→ **Exercise**: The word "Understanding" marks the lines to keep; find each one in the data and copy it.

→ **Supplied information**:
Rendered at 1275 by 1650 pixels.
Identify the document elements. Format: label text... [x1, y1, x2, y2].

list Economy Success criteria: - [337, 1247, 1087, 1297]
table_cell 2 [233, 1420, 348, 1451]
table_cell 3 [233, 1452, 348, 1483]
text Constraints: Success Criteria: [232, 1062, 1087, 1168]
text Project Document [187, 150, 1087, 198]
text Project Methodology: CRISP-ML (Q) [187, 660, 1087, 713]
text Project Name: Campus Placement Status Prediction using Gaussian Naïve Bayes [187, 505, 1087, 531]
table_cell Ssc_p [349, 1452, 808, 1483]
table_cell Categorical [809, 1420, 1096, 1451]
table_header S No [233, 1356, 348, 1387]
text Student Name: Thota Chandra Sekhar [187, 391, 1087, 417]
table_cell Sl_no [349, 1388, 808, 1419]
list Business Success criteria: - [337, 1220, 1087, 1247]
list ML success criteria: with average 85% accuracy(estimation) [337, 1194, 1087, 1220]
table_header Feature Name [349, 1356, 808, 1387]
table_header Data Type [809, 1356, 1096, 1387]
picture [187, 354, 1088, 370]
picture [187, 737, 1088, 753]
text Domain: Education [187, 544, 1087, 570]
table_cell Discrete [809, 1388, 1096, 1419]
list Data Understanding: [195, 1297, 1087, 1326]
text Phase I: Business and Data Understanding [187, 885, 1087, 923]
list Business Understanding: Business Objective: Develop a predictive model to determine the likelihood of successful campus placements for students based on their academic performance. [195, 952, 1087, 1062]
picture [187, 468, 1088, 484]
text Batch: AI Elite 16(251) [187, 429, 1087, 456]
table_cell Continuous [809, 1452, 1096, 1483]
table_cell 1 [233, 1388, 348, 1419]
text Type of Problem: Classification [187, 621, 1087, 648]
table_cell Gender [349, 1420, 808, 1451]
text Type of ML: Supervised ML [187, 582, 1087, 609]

→ **Exercise answer**:
list Data Understanding: [195, 1297, 1087, 1326]
text Phase I: Business and Data Understanding [187, 885, 1087, 923]
list Business Understanding: Business Objective: Develop a predictive model to determine the likelihood of successful campus placements for students based on their academic performance. [195, 952, 1087, 1062]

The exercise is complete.